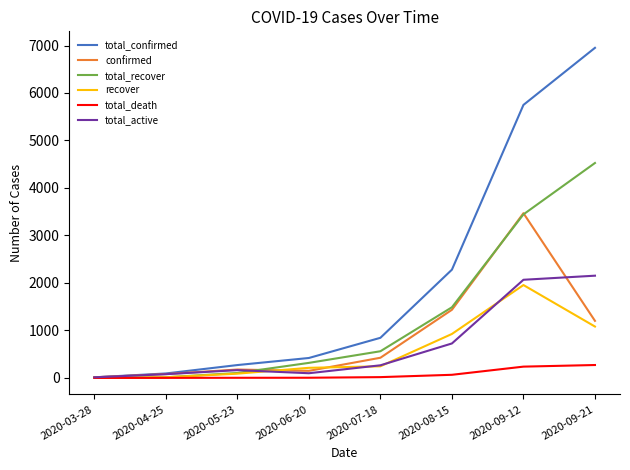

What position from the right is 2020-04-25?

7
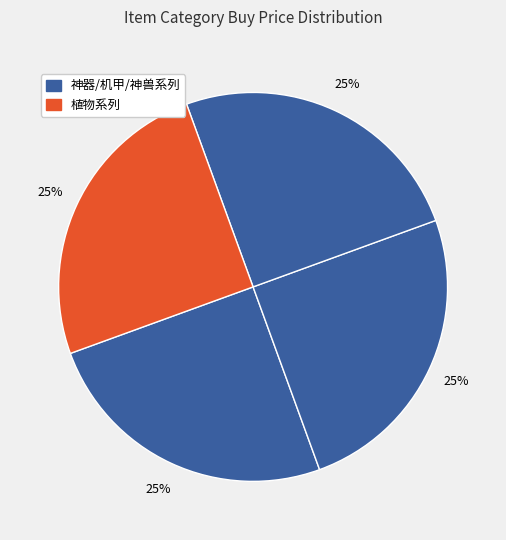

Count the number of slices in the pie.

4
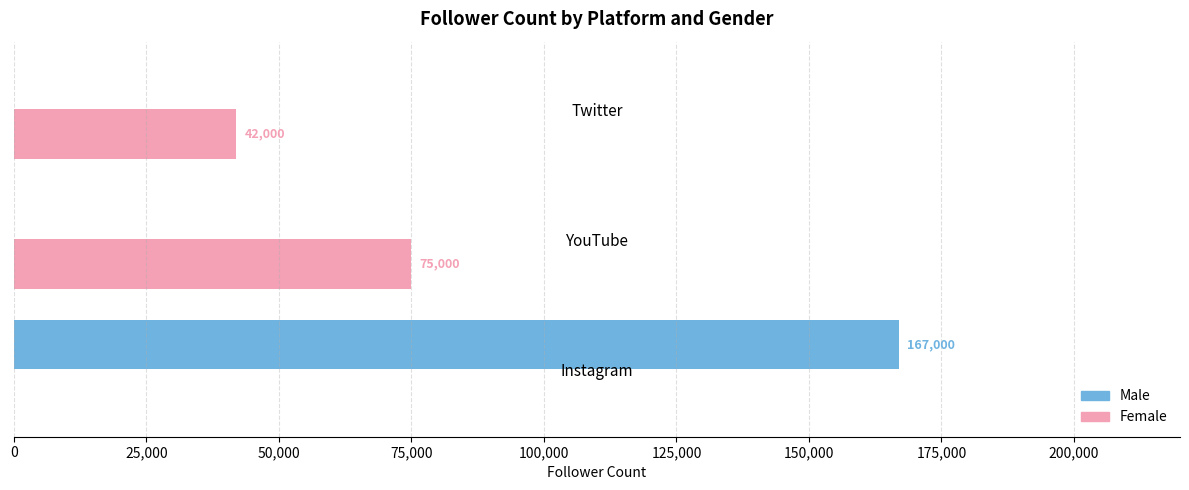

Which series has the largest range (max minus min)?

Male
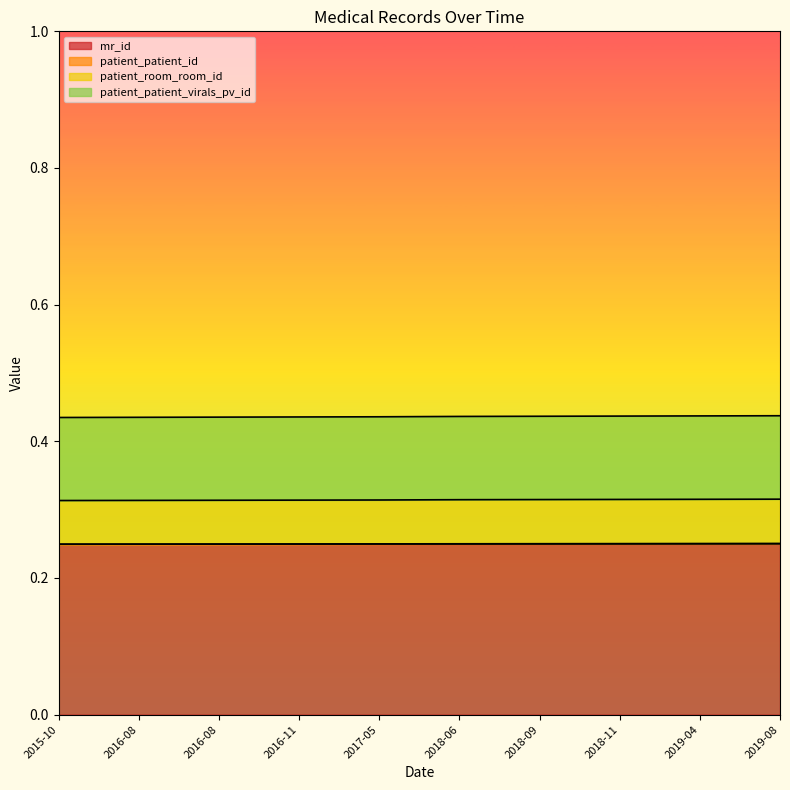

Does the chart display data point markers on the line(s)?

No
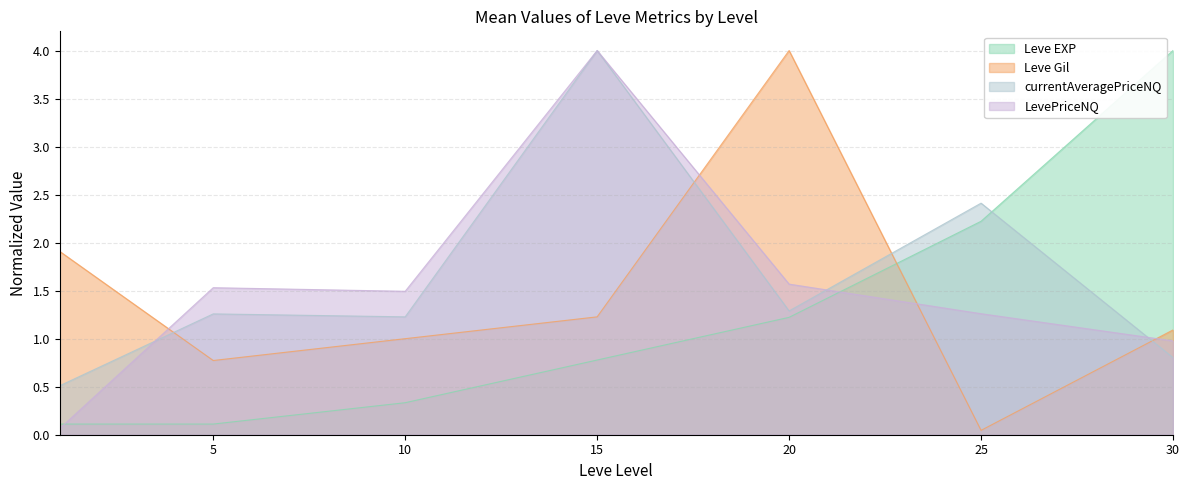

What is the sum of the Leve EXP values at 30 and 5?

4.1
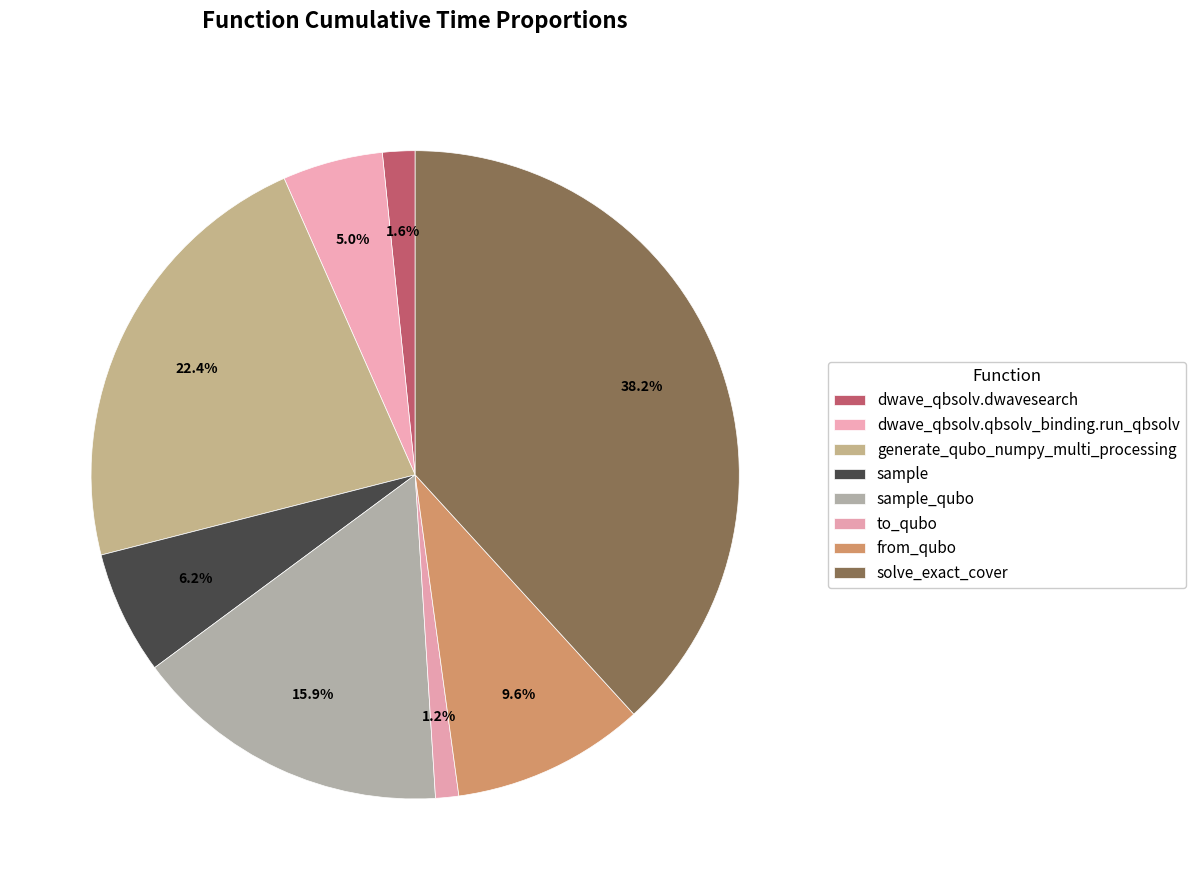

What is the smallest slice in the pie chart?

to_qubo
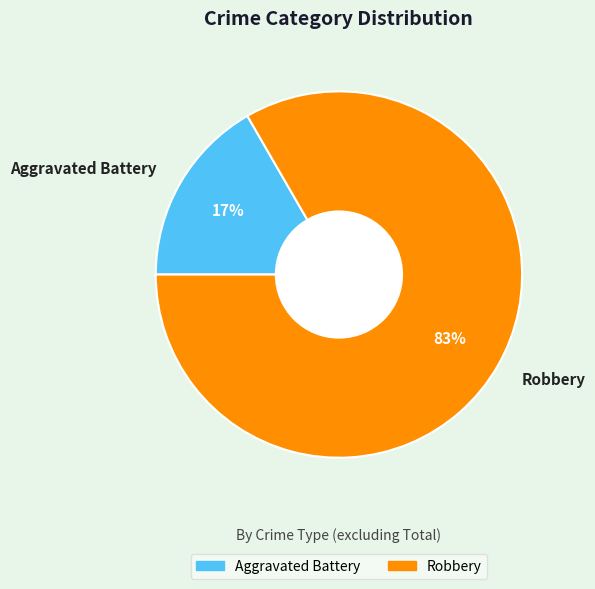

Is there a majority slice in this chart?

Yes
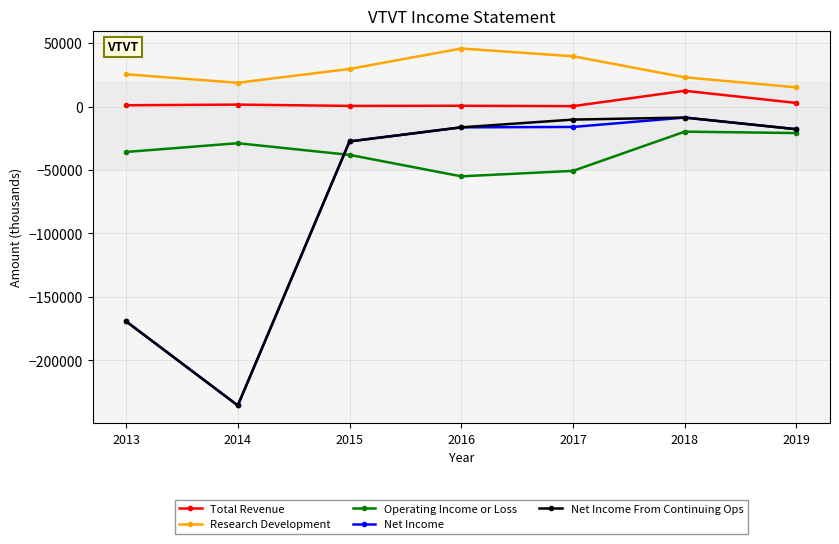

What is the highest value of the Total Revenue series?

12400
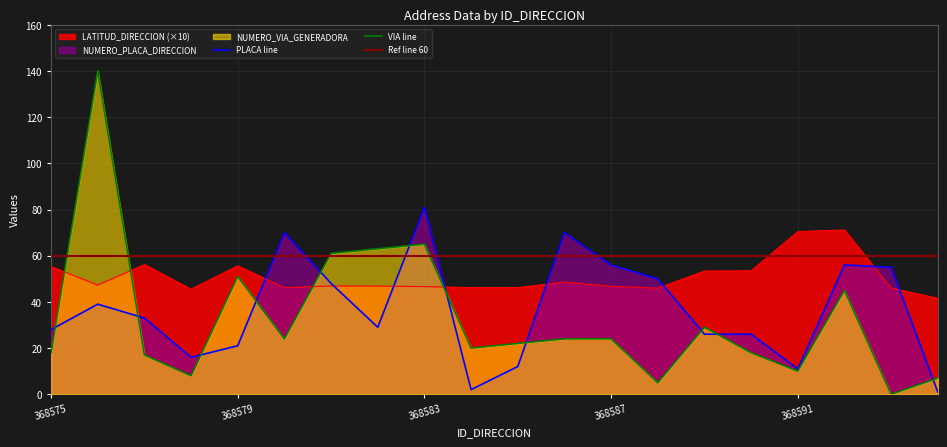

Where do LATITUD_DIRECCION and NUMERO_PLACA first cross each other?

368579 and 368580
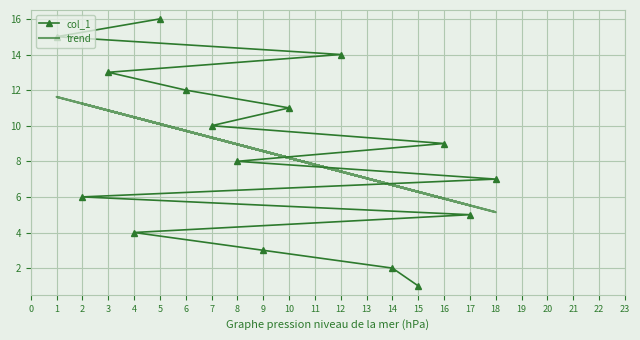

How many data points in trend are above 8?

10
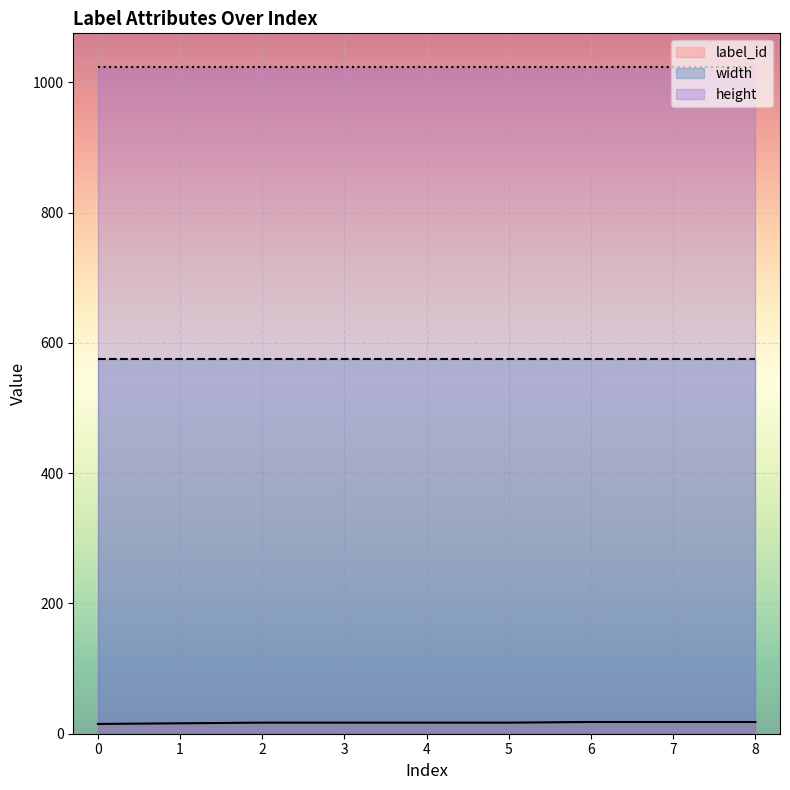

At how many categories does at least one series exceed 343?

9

■ ■ ■ ■ ■ ■ ■

◆ DESCRIPTION OF THE TASK
Reproduce every line above verbatim, omitting the pictures.

◆ SOLUTION
What position from the right is 2020-04-25?

7

Count the number of slices in the pie.

4

Which series has the largest range (max minus min)?

Male

Does the chart display data point markers on the line(s)?

No

What is the sum of the Leve EXP values at 30 and 5?

4.1

What is the smallest slice in the pie chart?

to_qubo

Is there a majority slice in this chart?

Yes

What is the highest value of the Total Revenue series?

12400

Where do LATITUD_DIRECCION and NUMERO_PLACA first cross each other?

368579 and 368580

How many data points in trend are above 8?

10

At how many categories does at least one series exceed 343?

9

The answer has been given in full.